- [Task statement]: In the rows below, swap each occurrence of "lens line" for "intrinsics line" and write the rows out again with nothing else changed.

Collected data:
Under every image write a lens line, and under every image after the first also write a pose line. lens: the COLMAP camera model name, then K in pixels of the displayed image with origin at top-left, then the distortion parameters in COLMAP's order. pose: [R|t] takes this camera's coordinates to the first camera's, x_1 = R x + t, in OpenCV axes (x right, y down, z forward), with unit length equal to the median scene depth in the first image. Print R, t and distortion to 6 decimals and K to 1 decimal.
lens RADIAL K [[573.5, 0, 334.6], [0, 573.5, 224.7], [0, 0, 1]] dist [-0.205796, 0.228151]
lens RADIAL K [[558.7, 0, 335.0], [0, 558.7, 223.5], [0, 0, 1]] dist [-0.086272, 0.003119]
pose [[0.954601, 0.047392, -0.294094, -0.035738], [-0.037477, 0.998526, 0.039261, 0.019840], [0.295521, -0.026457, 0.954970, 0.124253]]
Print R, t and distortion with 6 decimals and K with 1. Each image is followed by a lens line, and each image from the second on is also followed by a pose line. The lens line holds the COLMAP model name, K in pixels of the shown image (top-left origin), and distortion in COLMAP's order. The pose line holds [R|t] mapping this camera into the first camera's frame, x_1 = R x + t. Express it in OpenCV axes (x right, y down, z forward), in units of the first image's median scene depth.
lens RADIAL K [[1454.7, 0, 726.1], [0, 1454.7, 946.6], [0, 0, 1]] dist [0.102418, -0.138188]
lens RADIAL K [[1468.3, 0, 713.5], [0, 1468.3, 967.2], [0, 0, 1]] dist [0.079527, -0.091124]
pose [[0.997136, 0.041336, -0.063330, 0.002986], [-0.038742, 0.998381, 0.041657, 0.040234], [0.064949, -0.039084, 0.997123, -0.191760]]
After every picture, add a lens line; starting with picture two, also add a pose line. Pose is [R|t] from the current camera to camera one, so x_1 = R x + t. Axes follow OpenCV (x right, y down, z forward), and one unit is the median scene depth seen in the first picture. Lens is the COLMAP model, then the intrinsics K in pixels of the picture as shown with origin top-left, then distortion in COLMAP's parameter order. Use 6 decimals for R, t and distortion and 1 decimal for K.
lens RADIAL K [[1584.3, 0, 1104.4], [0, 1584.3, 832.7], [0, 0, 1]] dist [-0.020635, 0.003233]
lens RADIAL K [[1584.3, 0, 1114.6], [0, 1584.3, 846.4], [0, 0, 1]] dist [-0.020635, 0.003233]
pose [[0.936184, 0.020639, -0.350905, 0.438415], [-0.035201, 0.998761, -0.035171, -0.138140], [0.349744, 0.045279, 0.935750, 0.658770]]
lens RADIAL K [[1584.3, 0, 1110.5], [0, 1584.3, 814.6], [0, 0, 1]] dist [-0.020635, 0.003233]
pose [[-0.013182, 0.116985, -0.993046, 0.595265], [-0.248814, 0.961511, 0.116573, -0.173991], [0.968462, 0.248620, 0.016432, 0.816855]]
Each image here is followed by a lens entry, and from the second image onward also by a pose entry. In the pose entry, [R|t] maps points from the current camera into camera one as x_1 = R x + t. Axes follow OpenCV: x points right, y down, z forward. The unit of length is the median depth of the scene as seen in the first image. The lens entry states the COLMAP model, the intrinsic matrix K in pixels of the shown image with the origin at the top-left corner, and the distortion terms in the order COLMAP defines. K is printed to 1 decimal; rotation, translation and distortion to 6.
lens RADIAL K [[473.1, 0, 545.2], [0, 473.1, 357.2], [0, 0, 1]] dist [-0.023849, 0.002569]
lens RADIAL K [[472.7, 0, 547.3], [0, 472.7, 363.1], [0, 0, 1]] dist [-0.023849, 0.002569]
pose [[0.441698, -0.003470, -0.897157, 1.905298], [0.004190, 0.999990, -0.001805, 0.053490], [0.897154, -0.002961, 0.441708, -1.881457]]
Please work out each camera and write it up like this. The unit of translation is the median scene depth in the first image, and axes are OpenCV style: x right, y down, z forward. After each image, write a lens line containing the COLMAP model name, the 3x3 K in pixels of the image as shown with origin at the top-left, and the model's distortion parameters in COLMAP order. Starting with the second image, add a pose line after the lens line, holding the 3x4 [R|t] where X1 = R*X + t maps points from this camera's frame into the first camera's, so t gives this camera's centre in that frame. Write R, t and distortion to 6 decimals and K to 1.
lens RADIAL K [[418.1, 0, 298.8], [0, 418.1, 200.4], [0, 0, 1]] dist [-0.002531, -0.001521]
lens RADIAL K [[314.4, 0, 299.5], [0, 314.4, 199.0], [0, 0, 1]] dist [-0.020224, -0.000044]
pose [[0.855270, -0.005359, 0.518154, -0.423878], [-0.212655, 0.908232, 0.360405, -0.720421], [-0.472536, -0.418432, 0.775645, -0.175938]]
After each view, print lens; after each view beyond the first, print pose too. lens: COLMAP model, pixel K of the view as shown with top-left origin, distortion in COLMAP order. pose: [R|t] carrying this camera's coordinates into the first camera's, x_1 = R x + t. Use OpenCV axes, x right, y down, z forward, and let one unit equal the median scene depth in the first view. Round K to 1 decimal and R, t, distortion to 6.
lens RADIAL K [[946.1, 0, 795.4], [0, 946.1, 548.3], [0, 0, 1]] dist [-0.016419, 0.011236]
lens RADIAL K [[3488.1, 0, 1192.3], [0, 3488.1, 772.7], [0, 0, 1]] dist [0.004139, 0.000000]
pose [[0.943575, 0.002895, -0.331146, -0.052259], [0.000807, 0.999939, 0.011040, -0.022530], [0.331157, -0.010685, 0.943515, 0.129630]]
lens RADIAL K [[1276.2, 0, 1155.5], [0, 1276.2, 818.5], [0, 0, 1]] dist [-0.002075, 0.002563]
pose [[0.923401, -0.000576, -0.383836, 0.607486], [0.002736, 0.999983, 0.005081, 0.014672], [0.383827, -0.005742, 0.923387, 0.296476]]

- [Result]:
Under every image write a intrinsics line, and under every image after the first also write a pose line. lens: the COLMAP camera model name, then K in pixels of the displayed image with origin at top-left, then the distortion parameters in COLMAP's order. pose: [R|t] takes this camera's coordinates to the first camera's, x_1 = R x + t, in OpenCV axes (x right, y down, z forward), with unit length equal to the median scene depth in the first image. Print R, t and distortion to 6 decimals and K to 1 decimal.
lens RADIAL K [[573.5, 0, 334.6], [0, 573.5, 224.7], [0, 0, 1]] dist [-0.205796, 0.228151]
lens RADIAL K [[558.7, 0, 335.0], [0, 558.7, 223.5], [0, 0, 1]] dist [-0.086272, 0.003119]
pose [[0.954601, 0.047392, -0.294094, -0.035738], [-0.037477, 0.998526, 0.039261, 0.019840], [0.295521, -0.026457, 0.954970, 0.124253]]
Print R, t and distortion with 6 decimals and K with 1. Each image is followed by a intrinsics line, and each image from the second on is also followed by a pose line. The intrinsics line holds the COLMAP model name, K in pixels of the shown image (top-left origin), and distortion in COLMAP's order. The pose line holds [R|t] mapping this camera into the first camera's frame, x_1 = R x + t. Express it in OpenCV axes (x right, y down, z forward), in units of the first image's median scene depth.
lens RADIAL K [[1454.7, 0, 726.1], [0, 1454.7, 946.6], [0, 0, 1]] dist [0.102418, -0.138188]
lens RADIAL K [[1468.3, 0, 713.5], [0, 1468.3, 967.2], [0, 0, 1]] dist [0.079527, -0.091124]
pose [[0.997136, 0.041336, -0.063330, 0.002986], [-0.038742, 0.998381, 0.041657, 0.040234], [0.064949, -0.039084, 0.997123, -0.191760]]
After every picture, add a intrinsics line; starting with picture two, also add a pose line. Pose is [R|t] from the current camera to camera one, so x_1 = R x + t. Axes follow OpenCV (x right, y down, z forward), and one unit is the median scene depth seen in the first picture. Lens is the COLMAP model, then the intrinsics K in pixels of the picture as shown with origin top-left, then distortion in COLMAP's parameter order. Use 6 decimals for R, t and distortion and 1 decimal for K.
lens RADIAL K [[1584.3, 0, 1104.4], [0, 1584.3, 832.7], [0, 0, 1]] dist [-0.020635, 0.003233]
lens RADIAL K [[1584.3, 0, 1114.6], [0, 1584.3, 846.4], [0, 0, 1]] dist [-0.020635, 0.003233]
pose [[0.936184, 0.020639, -0.350905, 0.438415], [-0.035201, 0.998761, -0.035171, -0.138140], [0.349744, 0.045279, 0.935750, 0.658770]]
lens RADIAL K [[1584.3, 0, 1110.5], [0, 1584.3, 814.6], [0, 0, 1]] dist [-0.020635, 0.003233]
pose [[-0.013182, 0.116985, -0.993046, 0.595265], [-0.248814, 0.961511, 0.116573, -0.173991], [0.968462, 0.248620, 0.016432, 0.816855]]
Each image here is followed by a lens entry, and from the second image onward also by a pose entry. In the pose entry, [R|t] maps points from the current camera into camera one as x_1 = R x + t. Axes follow OpenCV: x points right, y down, z forward. The unit of length is the median depth of the scene as seen in the first image. The lens entry states the COLMAP model, the intrinsic matrix K in pixels of the shown image with the origin at the top-left corner, and the distortion terms in the order COLMAP defines. K is printed to 1 decimal; rotation, translation and distortion to 6.
lens RADIAL K [[473.1, 0, 545.2], [0, 473.1, 357.2], [0, 0, 1]] dist [-0.023849, 0.002569]
lens RADIAL K [[472.7, 0, 547.3], [0, 472.7, 363.1], [0, 0, 1]] dist [-0.023849, 0.002569]
pose [[0.441698, -0.003470, -0.897157, 1.905298], [0.004190, 0.999990, -0.001805, 0.053490], [0.897154, -0.002961, 0.441708, -1.881457]]
Please work out each camera and write it up like this. The unit of translation is the median scene depth in the first image, and axes are OpenCV style: x right, y down, z forward. After each image, write a intrinsics line containing the COLMAP model name, the 3x3 K in pixels of the image as shown with origin at the top-left, and the model's distortion parameters in COLMAP order. Starting with the second image, add a pose line after the intrinsics line, holding the 3x4 [R|t] where X1 = R*X + t maps points from this camera's frame into the first camera's, so t gives this camera's centre in that frame. Write R, t and distortion to 6 decimals and K to 1.
lens RADIAL K [[418.1, 0, 298.8], [0, 418.1, 200.4], [0, 0, 1]] dist [-0.002531, -0.001521]
lens RADIAL K [[314.4, 0, 299.5], [0, 314.4, 199.0], [0, 0, 1]] dist [-0.020224, -0.000044]
pose [[0.855270, -0.005359, 0.518154, -0.423878], [-0.212655, 0.908232, 0.360405, -0.720421], [-0.472536, -0.418432, 0.775645, -0.175938]]
After each view, print lens; after each view beyond the first, print pose too. lens: COLMAP model, pixel K of the view as shown with top-left origin, distortion in COLMAP order. pose: [R|t] carrying this camera's coordinates into the first camera's, x_1 = R x + t. Use OpenCV axes, x right, y down, z forward, and let one unit equal the median scene depth in the first view. Round K to 1 decimal and R, t, distortion to 6.
lens RADIAL K [[946.1, 0, 795.4], [0, 946.1, 548.3], [0, 0, 1]] dist [-0.016419, 0.011236]
lens RADIAL K [[3488.1, 0, 1192.3], [0, 3488.1, 772.7], [0, 0, 1]] dist [0.004139, 0.000000]
pose [[0.943575, 0.002895, -0.331146, -0.052259], [0.000807, 0.999939, 0.011040, -0.022530], [0.331157, -0.010685, 0.943515, 0.129630]]
lens RADIAL K [[1276.2, 0, 1155.5], [0, 1276.2, 818.5], [0, 0, 1]] dist [-0.002075, 0.002563]
pose [[0.923401, -0.000576, -0.383836, 0.607486], [0.002736, 0.999983, 0.005081, 0.014672], [0.383827, -0.005742, 0.923387, 0.296476]]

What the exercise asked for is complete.